Within six months, she was experiencing new symptoms every week. Suddenly, she had elbows she couldn’t straighten, knees she couldn’t bend and skin so hard, she couldn’t be touched.
“My legs were so stiff, I could barely walk a block,” she said. “But when I did, I had to lift my feet with my hands to get them up on the curb.”
Fortunately, Nancy was accepted into a new scleroderma clinic at the University of Minnesota, where doctors created a treatment plan and worked with her local experts at Jamestown Regional Medical Center for physical rehab.
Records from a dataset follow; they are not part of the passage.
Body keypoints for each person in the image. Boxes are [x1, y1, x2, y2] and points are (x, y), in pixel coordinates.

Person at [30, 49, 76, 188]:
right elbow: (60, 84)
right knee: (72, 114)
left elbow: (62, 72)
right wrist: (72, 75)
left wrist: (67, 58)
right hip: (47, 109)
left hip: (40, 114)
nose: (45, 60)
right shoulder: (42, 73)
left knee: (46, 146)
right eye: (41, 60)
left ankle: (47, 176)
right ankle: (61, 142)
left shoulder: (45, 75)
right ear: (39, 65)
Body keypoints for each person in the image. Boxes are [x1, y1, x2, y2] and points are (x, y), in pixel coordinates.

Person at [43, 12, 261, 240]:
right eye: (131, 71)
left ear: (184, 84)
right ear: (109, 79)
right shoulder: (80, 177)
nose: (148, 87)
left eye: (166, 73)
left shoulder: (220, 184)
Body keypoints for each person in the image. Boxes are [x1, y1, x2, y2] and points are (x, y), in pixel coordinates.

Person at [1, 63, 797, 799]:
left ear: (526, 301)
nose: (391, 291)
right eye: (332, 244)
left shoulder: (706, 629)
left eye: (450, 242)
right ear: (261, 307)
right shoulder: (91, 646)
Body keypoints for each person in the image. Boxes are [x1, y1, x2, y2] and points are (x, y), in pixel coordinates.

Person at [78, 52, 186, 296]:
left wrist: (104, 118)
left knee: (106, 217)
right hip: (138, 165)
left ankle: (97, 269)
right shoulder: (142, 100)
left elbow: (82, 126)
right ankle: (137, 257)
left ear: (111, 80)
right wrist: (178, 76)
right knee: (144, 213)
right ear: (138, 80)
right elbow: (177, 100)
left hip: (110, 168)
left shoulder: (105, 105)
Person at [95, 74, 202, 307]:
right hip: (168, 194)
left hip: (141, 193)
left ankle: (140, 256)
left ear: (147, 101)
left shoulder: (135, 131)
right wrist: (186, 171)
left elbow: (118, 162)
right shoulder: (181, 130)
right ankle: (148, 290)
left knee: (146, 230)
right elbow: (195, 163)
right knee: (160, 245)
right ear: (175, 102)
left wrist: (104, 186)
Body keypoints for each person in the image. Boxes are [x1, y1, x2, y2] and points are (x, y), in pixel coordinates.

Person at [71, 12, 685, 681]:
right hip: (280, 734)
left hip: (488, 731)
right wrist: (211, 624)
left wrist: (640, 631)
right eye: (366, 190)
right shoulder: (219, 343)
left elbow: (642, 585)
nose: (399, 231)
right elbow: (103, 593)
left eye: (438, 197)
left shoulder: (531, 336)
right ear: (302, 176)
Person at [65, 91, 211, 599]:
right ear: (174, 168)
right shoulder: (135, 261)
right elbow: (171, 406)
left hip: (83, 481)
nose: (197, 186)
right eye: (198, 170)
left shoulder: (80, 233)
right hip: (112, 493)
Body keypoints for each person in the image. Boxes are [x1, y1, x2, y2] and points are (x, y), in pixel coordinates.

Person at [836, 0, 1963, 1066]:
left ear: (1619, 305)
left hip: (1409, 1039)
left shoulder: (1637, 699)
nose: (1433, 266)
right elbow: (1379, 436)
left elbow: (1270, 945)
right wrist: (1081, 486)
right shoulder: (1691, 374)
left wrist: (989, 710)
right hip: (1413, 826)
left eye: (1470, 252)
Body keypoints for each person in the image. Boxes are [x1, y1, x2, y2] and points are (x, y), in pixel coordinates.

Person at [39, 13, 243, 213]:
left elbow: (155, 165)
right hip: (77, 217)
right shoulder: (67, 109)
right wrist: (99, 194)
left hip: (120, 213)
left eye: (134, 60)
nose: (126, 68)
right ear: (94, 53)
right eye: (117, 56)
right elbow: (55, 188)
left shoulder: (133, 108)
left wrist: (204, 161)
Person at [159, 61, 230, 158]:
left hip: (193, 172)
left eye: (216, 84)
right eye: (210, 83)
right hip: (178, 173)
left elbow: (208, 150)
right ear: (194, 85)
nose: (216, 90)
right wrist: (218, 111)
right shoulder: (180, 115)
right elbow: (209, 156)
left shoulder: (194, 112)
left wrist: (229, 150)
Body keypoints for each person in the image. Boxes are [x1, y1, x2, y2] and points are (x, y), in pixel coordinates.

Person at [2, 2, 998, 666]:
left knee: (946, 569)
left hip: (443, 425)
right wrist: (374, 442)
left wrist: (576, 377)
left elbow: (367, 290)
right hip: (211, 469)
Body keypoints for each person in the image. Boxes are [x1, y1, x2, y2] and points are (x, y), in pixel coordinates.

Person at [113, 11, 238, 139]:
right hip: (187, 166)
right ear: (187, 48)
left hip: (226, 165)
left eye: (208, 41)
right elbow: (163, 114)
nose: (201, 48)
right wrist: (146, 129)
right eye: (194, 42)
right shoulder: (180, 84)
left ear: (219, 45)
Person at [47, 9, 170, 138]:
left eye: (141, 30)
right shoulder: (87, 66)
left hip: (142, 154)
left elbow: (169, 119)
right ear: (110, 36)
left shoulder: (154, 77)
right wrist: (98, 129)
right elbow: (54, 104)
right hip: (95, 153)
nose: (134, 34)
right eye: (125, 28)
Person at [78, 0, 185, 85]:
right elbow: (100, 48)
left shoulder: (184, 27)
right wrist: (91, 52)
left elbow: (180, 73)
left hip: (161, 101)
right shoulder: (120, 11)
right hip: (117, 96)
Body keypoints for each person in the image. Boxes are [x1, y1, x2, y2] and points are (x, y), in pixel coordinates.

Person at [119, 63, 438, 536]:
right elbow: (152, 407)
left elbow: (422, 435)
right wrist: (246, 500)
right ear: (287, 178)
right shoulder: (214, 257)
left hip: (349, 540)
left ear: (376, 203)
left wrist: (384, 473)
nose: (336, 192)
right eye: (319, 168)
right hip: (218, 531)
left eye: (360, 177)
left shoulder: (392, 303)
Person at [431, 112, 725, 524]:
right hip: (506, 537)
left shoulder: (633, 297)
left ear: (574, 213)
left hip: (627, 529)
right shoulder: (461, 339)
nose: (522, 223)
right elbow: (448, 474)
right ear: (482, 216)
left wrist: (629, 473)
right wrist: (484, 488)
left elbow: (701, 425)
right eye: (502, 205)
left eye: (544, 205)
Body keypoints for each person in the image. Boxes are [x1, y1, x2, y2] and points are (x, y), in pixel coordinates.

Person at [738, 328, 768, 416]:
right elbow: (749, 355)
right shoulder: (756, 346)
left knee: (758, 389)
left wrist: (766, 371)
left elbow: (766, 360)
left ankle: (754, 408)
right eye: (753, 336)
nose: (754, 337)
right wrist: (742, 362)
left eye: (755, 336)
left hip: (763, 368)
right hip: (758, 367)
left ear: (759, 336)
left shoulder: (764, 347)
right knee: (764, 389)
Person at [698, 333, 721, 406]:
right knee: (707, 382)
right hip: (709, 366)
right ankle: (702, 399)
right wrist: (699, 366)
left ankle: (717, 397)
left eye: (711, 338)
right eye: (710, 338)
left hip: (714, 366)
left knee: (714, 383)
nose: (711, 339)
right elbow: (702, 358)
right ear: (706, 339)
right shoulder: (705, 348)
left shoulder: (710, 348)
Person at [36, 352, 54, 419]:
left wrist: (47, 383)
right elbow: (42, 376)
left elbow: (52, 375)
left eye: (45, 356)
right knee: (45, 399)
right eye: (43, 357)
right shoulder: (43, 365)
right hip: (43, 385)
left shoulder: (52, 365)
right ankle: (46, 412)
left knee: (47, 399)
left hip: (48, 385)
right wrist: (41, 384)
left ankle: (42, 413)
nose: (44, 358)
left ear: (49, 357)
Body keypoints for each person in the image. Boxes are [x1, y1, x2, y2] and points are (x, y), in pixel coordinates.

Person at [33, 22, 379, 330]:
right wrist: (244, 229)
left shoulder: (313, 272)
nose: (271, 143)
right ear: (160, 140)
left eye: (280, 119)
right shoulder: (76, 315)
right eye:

Since then, she’s also participated in two clinical trials: one designed to study the use of a patient’s own adipose-derived regenerative cells and one for a drug to treat calcinosis in scleroderma at Stanford University.
Now, at age 55, the effects of scleroderma are certainly challenging, but Nancy still considers herself lucky.
“I have all of my fingers and toes, the support of my family, friends and coworkers, and my employer,” she said. “I’ve had some significant issues, but I’ve always been able to bounce back.”